SDGsについて話す日本証券業協会の鈴木茂晴会長=東京・日本橋で

 -SDGsに関心を持った経緯は。
 「2017年に日本証券業協会の会長に就任した際、証券業界全体で打ち出せるものがないかと考えたのがきっかけ。(出身の)大和証券で社長をしている時に、途上国のワクチン接種に必要な資金を集めるワクチン債(注1)を日本で初めて発行した。商品を販売することで多くの人の命を助けることができる。SDGsの17の目標を見ると、インパクト・インベストメント(利益追求とともに社会課題解決を図る投資)など証券業界がビジネスの中で取り組んでいける部分がたくさんあるのではないかと考えた」
 -女性が働きやすい環境整備や子どもの貧困問題解決も協会として取り組む柱にしています。

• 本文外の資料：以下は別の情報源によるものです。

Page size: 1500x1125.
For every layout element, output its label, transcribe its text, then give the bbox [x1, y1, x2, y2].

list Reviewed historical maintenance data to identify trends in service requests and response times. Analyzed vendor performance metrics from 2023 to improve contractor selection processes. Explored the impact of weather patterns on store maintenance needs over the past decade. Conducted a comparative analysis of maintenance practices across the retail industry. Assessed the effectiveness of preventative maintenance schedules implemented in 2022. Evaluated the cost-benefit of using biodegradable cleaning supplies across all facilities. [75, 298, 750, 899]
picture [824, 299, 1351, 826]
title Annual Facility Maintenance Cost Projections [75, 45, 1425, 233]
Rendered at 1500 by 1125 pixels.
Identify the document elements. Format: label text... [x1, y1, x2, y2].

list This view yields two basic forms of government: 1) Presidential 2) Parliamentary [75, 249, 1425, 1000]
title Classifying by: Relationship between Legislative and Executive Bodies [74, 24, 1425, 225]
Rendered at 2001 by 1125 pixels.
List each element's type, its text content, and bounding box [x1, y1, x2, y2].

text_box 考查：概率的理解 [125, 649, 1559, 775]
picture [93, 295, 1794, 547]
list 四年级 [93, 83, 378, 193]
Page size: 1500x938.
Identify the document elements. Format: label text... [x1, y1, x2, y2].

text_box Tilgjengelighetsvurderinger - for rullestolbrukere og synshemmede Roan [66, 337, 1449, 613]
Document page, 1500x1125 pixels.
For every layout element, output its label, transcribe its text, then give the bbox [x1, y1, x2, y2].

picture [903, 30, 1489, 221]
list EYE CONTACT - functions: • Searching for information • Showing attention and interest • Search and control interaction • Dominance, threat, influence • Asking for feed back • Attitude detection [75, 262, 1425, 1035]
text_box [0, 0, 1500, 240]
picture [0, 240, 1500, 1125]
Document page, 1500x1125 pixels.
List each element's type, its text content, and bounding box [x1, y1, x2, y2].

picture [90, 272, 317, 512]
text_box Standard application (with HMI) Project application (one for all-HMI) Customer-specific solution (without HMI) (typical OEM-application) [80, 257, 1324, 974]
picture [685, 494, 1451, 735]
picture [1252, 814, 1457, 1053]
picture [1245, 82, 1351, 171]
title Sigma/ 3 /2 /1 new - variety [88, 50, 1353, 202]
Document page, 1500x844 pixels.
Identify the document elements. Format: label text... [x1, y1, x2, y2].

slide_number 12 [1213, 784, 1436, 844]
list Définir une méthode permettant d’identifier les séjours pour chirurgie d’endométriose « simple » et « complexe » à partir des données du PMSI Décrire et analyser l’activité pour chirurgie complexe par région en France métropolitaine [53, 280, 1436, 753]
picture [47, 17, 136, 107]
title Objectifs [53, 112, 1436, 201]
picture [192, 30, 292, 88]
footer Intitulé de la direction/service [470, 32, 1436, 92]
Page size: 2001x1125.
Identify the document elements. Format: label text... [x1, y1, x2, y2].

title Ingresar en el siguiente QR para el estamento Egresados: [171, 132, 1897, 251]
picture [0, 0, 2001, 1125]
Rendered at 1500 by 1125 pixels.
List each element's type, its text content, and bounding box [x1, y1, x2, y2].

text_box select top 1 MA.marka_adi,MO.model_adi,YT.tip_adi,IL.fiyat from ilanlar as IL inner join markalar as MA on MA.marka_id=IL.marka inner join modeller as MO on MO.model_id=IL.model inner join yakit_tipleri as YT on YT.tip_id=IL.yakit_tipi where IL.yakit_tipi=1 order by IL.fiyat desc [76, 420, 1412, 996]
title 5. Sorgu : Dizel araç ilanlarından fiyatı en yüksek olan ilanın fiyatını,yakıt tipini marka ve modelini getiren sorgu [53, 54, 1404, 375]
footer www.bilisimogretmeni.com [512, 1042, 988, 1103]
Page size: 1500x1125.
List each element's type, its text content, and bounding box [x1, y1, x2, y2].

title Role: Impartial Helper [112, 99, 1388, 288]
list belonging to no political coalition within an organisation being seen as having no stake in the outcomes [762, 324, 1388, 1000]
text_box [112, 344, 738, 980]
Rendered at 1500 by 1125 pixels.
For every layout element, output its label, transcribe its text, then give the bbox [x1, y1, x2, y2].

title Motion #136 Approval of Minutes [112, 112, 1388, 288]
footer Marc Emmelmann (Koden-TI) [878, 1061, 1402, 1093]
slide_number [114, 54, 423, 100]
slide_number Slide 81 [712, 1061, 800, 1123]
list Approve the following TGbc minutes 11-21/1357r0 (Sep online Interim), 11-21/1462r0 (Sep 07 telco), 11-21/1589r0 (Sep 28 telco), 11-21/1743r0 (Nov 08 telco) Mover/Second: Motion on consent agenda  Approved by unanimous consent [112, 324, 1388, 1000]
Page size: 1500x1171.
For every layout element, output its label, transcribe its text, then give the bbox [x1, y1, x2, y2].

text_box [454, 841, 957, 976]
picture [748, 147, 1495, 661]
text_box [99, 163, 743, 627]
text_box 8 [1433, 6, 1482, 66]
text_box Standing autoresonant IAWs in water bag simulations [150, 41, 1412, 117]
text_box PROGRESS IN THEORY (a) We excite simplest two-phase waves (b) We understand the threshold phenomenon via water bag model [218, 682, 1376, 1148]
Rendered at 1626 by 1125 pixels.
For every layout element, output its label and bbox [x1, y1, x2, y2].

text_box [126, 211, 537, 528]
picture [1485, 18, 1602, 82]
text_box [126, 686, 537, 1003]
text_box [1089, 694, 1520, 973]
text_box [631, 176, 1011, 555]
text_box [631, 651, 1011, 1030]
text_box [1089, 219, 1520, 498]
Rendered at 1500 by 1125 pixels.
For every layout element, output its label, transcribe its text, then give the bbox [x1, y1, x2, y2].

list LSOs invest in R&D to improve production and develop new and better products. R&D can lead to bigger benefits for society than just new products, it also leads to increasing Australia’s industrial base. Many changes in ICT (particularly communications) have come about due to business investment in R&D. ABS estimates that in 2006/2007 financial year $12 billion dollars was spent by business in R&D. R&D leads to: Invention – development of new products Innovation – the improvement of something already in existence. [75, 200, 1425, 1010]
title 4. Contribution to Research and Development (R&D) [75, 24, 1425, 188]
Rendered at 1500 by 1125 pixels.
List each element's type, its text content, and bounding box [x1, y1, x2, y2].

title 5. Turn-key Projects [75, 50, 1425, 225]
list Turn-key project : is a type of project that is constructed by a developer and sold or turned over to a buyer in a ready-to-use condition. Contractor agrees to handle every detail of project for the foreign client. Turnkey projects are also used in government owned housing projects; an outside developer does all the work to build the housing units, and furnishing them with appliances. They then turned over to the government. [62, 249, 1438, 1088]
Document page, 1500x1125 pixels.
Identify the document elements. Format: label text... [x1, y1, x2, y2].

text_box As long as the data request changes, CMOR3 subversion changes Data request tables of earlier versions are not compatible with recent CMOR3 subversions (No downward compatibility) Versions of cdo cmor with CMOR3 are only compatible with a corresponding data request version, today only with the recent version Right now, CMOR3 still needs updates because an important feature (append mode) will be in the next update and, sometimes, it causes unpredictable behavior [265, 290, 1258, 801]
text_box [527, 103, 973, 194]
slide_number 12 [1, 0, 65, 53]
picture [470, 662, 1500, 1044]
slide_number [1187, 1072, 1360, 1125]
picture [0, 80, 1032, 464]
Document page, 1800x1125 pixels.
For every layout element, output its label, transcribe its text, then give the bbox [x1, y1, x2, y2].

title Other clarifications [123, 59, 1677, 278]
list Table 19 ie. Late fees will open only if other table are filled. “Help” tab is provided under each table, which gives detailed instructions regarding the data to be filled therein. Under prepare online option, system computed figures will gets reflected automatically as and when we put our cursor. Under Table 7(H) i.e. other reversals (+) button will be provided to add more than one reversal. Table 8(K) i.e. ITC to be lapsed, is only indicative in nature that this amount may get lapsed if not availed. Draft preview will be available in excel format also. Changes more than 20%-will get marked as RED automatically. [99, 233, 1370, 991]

 「女性の活躍支援と、その前提となる長時間労働の是正は大和証券でも力を入れてきた。優秀な女性がたくさんいるのに給与や昇格で男性と差がつくことで働く意欲を阻害してきた。女性も社会の一員として上昇意欲を持って努力ができ、活躍の場が広がるように環境を整えていきたい」
 「日本では子どもの相対的貧困(その国の生活水準と比較して困窮した状態)が社会の大きな問題。格差が広がってしまう」
 -どんな取り組みが始まっていますか。
 「SDGsに関する会議の中で話をしているうちに株主優待品を活用するというアイデアが出てきた。証券会社は株主として株を保有しているので優待品も会社に送られてくる。各証券会社が保有している優待品のリストを、子ども食堂などを運営するNPO法人などにお示しし『米が欲しい』『缶詰が欲しい』という声に応じて届けている」
 「また、協会内に基金を設置し、証券会社が受領した優待品の換金相当額を寄付することや、上場している証券会社には自社の株主優待の選択肢の中に、この基金への寄付を加えることを働き掛けている。各証券会社の計1400の店舗で古本回収ボックスを置いてもらい、内閣府などが行っている『こどものみらい古本募金』に寄付している」
 -SDGsに関する会議の議事録を見ると、「富裕層のビジネス」とされてきた証券業界が貧困問題に取り組むことへの戸惑いの声もあります。
 「かつて日本は9割の人が中流と思っていた。今は非正規雇用で働く人の割合が4割近くいる。中間層にある種の亀裂が入っている。皆がきちんと暮らしていける社会を支えていかないと、われわれのビジネスも発展していかないし、国も発展しない」
 「企業はもうければいいというのではなく、どういう形で利益を上げ、社会で役立っているのかが問われる時代になっている。特に証券の仕事は、社会の必要としているところにお金を回す役割を果たしているが、リスクのある商品を販売しているため、一段と社会における責任が問われていると考えている。ESG投資(注2)が注目されているのも、企業が社会に対して貢献しているのか、環境にどれだけ配慮しているのかが重視されるようになっているから。だんだんとその部分は大きくなっていくと思う」
 注1 ワクチン債 発展途上国での子どもの予防接種の資金を計画的に調達するために発行される債券。英国など政府の長期的な寄付を償還原資にあてる。
 注2 ESG投資 環境(Environment)、社会(Social)、企業統治(Governance)の頭文字。これらの課題への企業の取り組み姿勢を投資の判断材料とする。女性や外国人が活躍しやすいかなど多様性も重視される。
<すずき・しげはる> 1947年京都府生まれ。慶応義塾大学卒。71年大和証券入社。大和証券グループ本社社長、会長を経て2017年から日本証券業協会会長。